Your goal:
Begin at the line below that contains "building a strong". Repeat it and all remaining lines of the records exactly.

Stored data entries
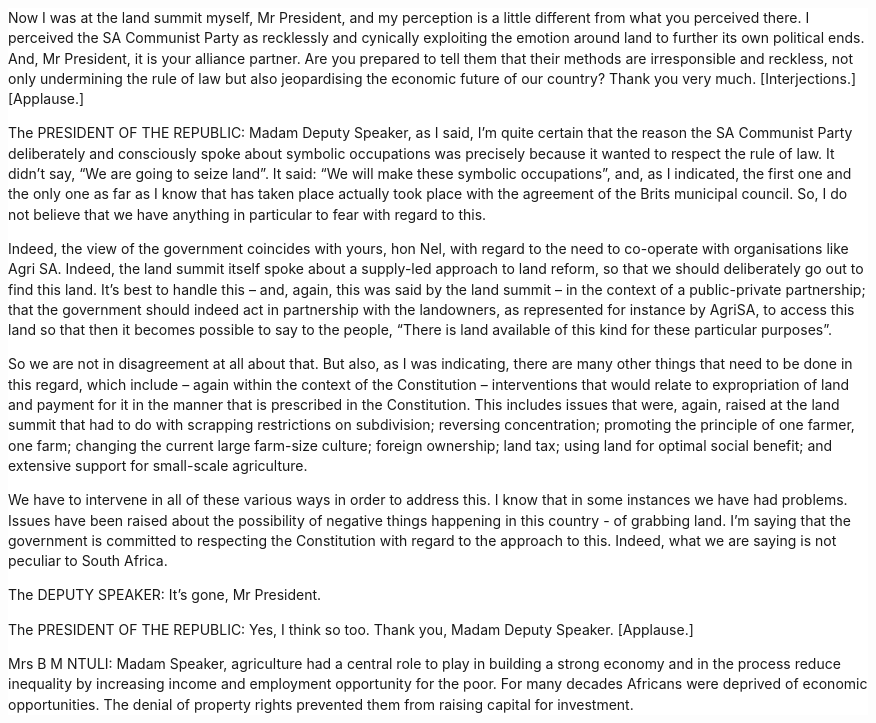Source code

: Now I was at the land summit myself, Mr President, and my perception is a
little different from what you perceived there. I perceived the SA
Communist Party as recklessly and cynically exploiting the emotion around
land to further its own political ends. And, Mr President, it is your
alliance partner. Are you prepared to tell them that their methods are
irresponsible and reckless, not only undermining the rule of law but also
jeopardising the economic future of our country? Thank you very much.
[Interjections.] [Applause.]

The PRESIDENT OF THE REPUBLIC: Madam Deputy Speaker, as I said, I’m quite
certain that the reason the SA Communist Party deliberately and consciously
spoke about symbolic occupations was precisely because it wanted to respect
the rule of law. It didn’t say, “We are going to seize land”. It said: “We
will make these symbolic occupations”, and, as I indicated, the first one
and the only one as far as I know that has taken place actually took place
with the agreement of the Brits municipal council. So, I do not believe
that we have anything in particular to fear with regard to this.

Indeed, the view of the government coincides with yours, hon Nel, with
regard to the need to co-operate with organisations like Agri SA. Indeed,
the land summit itself spoke about a supply-led approach to land reform, so
that we should deliberately go out to find this land. It’s best to handle
this – and, again, this was said by the land summit – in the context of a
public-private partnership; that the government should indeed act in
partnership with the landowners, as represented for instance by AgriSA, to
access this land so that then it becomes possible to say to the people,
“There is land available of this kind for these particular purposes”.

So we are not in disagreement at all about that. But also, as I was
indicating, there are many other things that need to be done in this
regard, which include – again within the context of the Constitution –
interventions that would relate to expropriation of land and payment for it
in the manner that is prescribed in the Constitution. This includes issues
that were, again, raised at the land summit that had to do with scrapping
restrictions on subdivision; reversing concentration; promoting the
principle of one farmer, one farm; changing the current large farm-size
culture; foreign ownership; land tax; using land for optimal social
benefit; and extensive support for small-scale agriculture.

We have to intervene in all of these various ways in order to address this.
I know that in some instances we have had problems. Issues have been raised
about the possibility of negative things happening in this country - of
grabbing land. I’m saying that the government is committed to respecting
the Constitution with regard to the approach to this. Indeed, what we are
saying is not peculiar to South Africa.

The DEPUTY SPEAKER: It’s gone, Mr President.

The PRESIDENT OF THE REPUBLIC: Yes, I think so too. Thank you, Madam Deputy
Speaker. [Applause.]

Mrs B M NTULI: Madam Speaker, agriculture had a central role to play in
building a strong economy and in the process reduce inequality by
increasing income and employment opportunity for the poor. For many decades
Africans were deprived of economic opportunities. The denial of property
rights prevented them from raising capital for investment.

Written answer:
building a strong economy and in the process reduce inequality by
increasing income and employment opportunity for the poor. For many decades
Africans were deprived of economic opportunities. The denial of property
rights prevented them from raising capital for investment.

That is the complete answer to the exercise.